Six-month Androgen Suppression Plus Radiation Therapy vs. Radiation Therapy Alone for Patients with Clinically Localized Prostate Cancer

Autor: Reviewed by: Neha Vapiwala, MD
Contribuidor de contenido: The Abramson Cancer Center of the University of Pennsylvania
Fecha de la última revisión: December 19, 2004

Authors: D'Amico, A. et al.
Affiliation: Dept. of Rad Onc, Brigham and Women's Hospital and Dana Farber Cancer Institute, Boston, MA
Source:JAMA, August 18, 2004, Vol 292, No. 7

Background

In addition to overall survival, disease-specific survival is a very useful endpoint in cancer epidemiology. The latter can be particularly instructive in older patient groups that generally have a high incidence of comorbidities and intercurrent deaths. While overall survival can reflect the impact of all competing causes of mortality, disease-specific survival can better reflect the efficacy of a given intervention in preventing a cancer-related death. In prostate cancer , it is well recognized that the proportion of deaths attributable to this diagnosis rises with the stage, PSA level, and Gleason score. As a result, these intermediate and high-risk subsets of patients continue to be the subjects of ongoing research for better treatment outcomes, including the study discussed here.

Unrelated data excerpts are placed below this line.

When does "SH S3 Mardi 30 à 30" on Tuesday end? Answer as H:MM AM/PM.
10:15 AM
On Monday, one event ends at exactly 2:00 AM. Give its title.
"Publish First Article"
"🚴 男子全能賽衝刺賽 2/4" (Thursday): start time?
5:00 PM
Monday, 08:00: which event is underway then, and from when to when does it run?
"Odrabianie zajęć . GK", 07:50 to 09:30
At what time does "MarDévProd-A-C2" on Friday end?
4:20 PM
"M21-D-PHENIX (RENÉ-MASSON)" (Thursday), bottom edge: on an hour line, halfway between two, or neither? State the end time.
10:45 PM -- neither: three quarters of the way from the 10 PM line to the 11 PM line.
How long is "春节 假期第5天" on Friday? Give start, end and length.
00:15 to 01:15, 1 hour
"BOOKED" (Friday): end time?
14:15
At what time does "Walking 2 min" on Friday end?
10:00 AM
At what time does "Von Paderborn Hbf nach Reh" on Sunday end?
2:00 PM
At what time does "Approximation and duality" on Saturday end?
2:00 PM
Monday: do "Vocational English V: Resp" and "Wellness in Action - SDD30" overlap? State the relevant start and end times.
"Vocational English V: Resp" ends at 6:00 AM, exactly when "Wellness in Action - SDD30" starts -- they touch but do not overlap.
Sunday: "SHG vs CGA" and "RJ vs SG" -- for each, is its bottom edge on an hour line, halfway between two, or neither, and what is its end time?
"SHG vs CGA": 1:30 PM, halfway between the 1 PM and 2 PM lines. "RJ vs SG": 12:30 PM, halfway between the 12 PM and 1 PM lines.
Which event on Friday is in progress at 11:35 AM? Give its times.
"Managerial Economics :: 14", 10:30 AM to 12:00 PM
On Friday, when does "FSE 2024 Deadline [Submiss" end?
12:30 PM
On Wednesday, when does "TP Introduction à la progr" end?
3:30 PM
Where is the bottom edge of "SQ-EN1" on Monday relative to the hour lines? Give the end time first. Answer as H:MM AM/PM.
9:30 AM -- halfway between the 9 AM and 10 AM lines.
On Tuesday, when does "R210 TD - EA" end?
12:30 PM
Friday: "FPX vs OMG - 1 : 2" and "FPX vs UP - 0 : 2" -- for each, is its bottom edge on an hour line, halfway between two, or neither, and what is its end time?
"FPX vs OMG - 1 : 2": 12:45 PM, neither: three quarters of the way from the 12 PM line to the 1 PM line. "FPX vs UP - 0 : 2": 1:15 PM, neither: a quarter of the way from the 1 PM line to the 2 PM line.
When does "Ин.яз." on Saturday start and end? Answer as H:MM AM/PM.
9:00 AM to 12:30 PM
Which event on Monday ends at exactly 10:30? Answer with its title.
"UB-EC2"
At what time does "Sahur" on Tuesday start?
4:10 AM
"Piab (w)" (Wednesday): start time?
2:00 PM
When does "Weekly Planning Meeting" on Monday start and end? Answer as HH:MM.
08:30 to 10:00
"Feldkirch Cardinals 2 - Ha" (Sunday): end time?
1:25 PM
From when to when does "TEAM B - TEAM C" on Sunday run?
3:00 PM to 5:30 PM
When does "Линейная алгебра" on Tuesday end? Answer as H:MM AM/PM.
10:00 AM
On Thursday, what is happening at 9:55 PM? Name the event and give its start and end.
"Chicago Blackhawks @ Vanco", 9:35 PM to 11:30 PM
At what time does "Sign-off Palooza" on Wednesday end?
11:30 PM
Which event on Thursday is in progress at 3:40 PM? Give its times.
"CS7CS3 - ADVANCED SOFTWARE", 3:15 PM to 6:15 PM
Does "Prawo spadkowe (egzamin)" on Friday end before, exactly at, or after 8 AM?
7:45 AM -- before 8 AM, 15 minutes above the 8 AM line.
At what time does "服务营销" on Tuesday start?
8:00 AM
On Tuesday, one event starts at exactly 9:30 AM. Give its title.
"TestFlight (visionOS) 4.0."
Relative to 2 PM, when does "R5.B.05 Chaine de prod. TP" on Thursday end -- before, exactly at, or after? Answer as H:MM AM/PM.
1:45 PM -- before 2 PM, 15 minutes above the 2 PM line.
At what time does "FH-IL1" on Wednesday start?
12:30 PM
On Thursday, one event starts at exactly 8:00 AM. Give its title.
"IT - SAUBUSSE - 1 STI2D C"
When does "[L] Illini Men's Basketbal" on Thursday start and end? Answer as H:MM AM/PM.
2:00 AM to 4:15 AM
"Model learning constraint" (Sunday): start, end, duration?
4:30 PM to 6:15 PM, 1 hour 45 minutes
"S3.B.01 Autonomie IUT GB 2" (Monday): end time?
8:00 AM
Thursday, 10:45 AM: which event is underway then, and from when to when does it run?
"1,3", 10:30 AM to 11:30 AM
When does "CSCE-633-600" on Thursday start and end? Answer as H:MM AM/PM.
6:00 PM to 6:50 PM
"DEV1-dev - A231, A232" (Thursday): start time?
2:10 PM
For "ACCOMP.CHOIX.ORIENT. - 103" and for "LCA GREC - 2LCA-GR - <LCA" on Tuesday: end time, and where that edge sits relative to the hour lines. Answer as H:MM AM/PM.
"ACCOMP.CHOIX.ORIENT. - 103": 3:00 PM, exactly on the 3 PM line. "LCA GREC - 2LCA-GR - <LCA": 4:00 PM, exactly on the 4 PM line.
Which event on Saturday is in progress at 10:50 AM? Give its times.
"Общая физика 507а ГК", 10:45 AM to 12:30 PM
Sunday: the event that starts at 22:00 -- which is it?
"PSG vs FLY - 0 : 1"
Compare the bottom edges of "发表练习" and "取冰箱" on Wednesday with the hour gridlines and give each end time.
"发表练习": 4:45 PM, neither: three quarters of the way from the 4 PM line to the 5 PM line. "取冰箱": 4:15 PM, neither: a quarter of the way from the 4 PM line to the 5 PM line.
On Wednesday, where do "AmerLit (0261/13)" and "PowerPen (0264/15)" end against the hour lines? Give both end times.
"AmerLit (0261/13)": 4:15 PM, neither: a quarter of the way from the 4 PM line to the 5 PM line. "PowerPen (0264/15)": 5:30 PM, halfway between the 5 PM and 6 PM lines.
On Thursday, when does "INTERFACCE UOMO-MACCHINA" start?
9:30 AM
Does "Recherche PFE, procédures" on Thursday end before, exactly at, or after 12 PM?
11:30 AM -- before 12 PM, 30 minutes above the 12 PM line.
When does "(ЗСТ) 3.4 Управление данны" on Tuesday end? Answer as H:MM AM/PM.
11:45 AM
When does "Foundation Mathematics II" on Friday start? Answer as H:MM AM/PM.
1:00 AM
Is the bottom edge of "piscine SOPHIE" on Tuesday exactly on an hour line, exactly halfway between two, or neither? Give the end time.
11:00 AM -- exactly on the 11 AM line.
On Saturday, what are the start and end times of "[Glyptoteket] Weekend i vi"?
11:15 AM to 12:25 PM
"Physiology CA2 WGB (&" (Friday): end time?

The current standard of care in the treatment of high-grade clinically localized prostate cancer is external beam radiation therapy (EBRT) to a dose of about 70 Gray (Gy). Pollack et al . have used higher radiation doses to achieve improved biochemical-disease-free survival rates, with PSA progression serving as a surrogate for disease progression. However, a relatively higher PSA level post-treatment does not reliably predict for death from prostate cancer in most cases, ie: it is not a consistent or linear relationship. To date, the survival data from the study of dose escalation in prostate cancer are not published, and so the standard dose remains 70 Gy. In contrast, an overall survival benefit has been shown with the addition of androgen suppression therapy (AST) for 3 years duration to 70 Gy EBRT (Bolla et al ).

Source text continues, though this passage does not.